Association Kan Jizai

"Etudier la Voie, c'est s'étudier soi-même
S'étudier soi-même, c'est s'oublier soi-même
S'oublier soi-même, c'est être en unité avec toutes les existences"
Maître Dôgen


 
De la subjectivité à l’objectivité

On peut dire qu’en tant que libération d’une vision égotique et des illusions qui y sont attachées, la Voie spirituelle est un chemin vers l’objectivité.
Quatre étapes en rythment la progression.
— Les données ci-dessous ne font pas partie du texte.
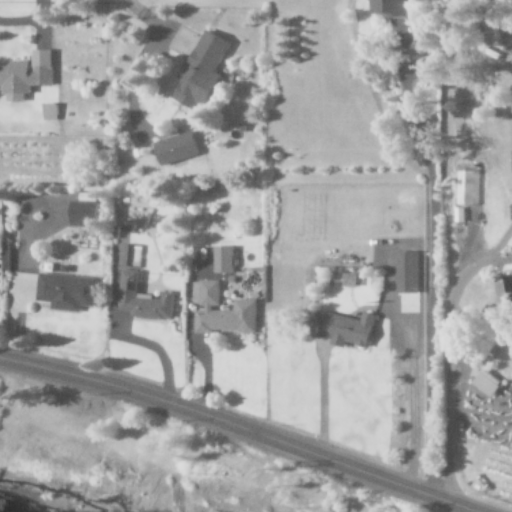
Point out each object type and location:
building: (388, 8)
building: (205, 73)
building: (27, 76)
building: (51, 112)
building: (178, 149)
building: (468, 187)
building: (87, 215)
building: (225, 260)
building: (408, 272)
building: (506, 288)
building: (68, 292)
building: (145, 300)
building: (225, 313)
building: (345, 330)
road: (239, 427)
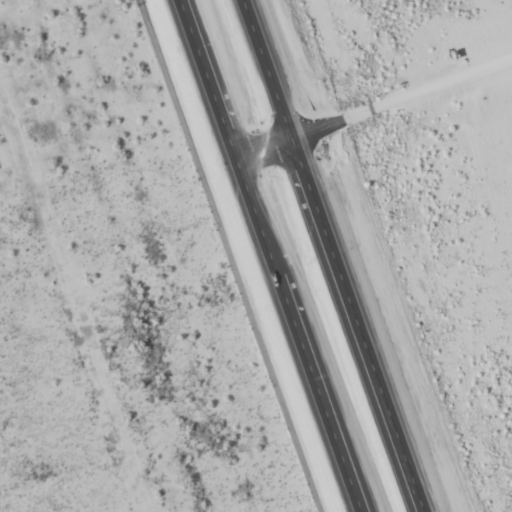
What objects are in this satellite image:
road: (335, 256)
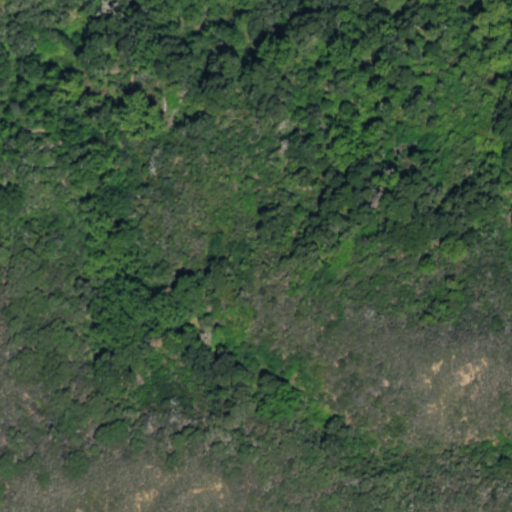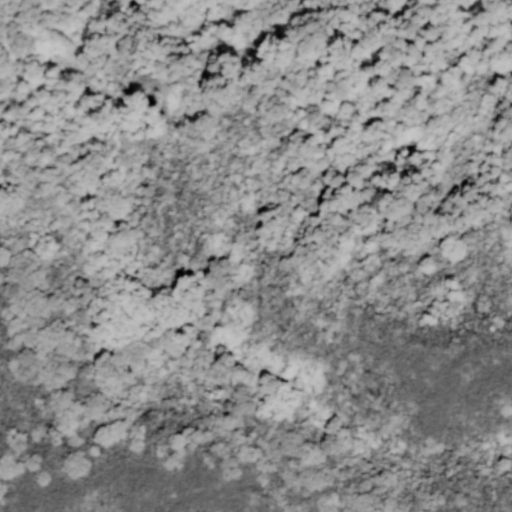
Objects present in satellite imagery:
road: (151, 54)
road: (48, 134)
road: (97, 176)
Dans la première, la façon de voir le monde, les autres et les situations vécues est tellement sous l’emprise des émotions, des préférences, des refus et des préjugés que la place laissée à l’objectivité est quasi inexistante. C’est le stade du « subjectivement subjectif ». Maître Deshimaru, qui aimait les métaphores et en avait souvent de très parlantes, disait qu’on est alors semblable à quelqu’un portant à son insu des lunettes aux verres colorés.
En une seconde étape, un rayon d’objectivité pourfend timidement le conglomérat compact de la subjectivité. Se produisent alors par intermittences des prises de conscience fugaces des émotions ou schémas personnels derrière le prisme déformant desquels sont perçus les autres et les situations vécues. L’idée qu’on puisse voir le monde comme à travers des lunettes aux verres colorés commence à nous effleurer. C’est le stade de « l’objectivement subjectif », en ce sens qu’on commence à objectiver notre subjectivité.
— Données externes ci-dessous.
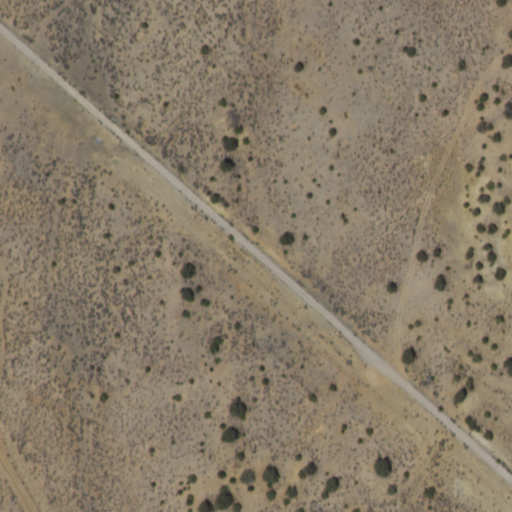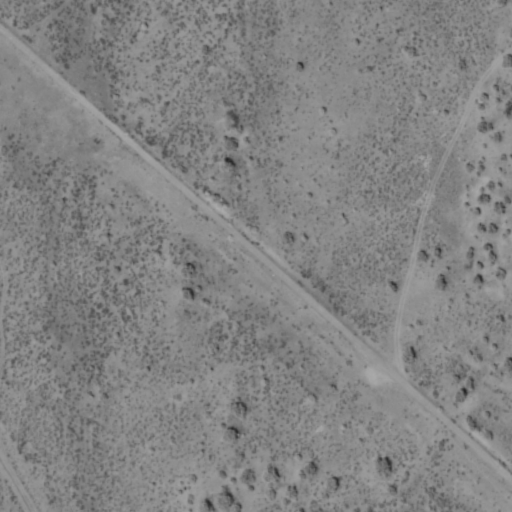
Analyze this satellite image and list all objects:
road: (251, 286)
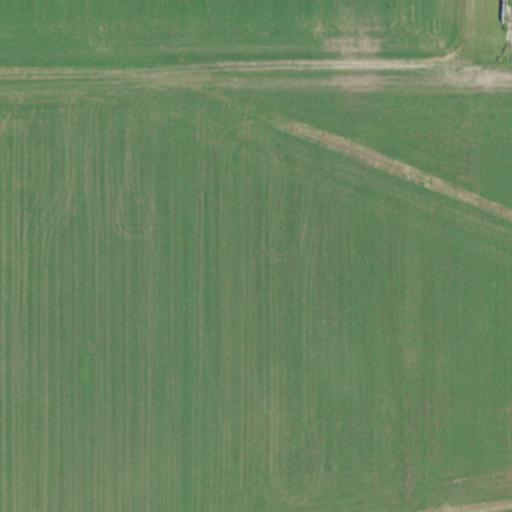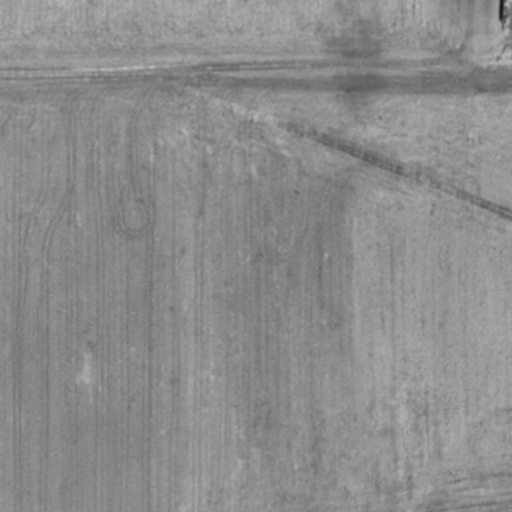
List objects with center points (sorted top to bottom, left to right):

A l’étape suivante, on n’a plus de doute quant à la présence en quasi continu des lunettes aux verres colorés : on est de plus en plus conscient de voir les autres à partir des attentes ou des peurs et rejets qu’on projette sur eux et de vivre les situations le plus souvent en référence à l’impact subjectif qu’elles induisent en nous. On voudrait s’affranchir de cette vision distordue mais on n’y parvient pas, ou trop rarement. C’est le stade du « subjectivement objectif ». L’objectivité a gagné du terrain en ce sens que notre regard n’est plus noyauté par la subjectivité mais nos comportements, nos manières d’être et d’inter-agir avec les autres restent majoritairement égocentrés. Ce stade, où l’ego est repéré mais où on reste néanmoins sous son emprise, est bien connu des pratiquants, toutes Voies spirituelles confondues.
En une dernière étape, on en vient à être capable, non seulement de repérer très vite les teintes changeantes (passant du rouge de la colère ou du refus au jaune de l’avidité, etc.) des verres de nos lunettes, mais d’enlever celles-ci, ne fût-ce que quelques minutes. C’est le stade de « l’objectivement objectif », où l’on voit et accepte ce qui est tel que c’est. Le Bouddha dit qu’à ce stade, on est en paix avec soi-même et avec le monde. Il est facile de comprendre pourquoi quand on se souvient que la non-dualité est le garant de toute paix solide. Et « voir ce qui est tel que c’est » et l’accepter, c’est précisément rendre vivante en nous la non-dualité.
Toutefois, même quand ce stade de « l’objectivement objectif » ne nous est plus étranger, la vigilance reste de mise car des attachements ou passions soudainement ressurgis peuvent en un clin d’œil nous faire régresser à l’étape du « subjectivement subjectif ».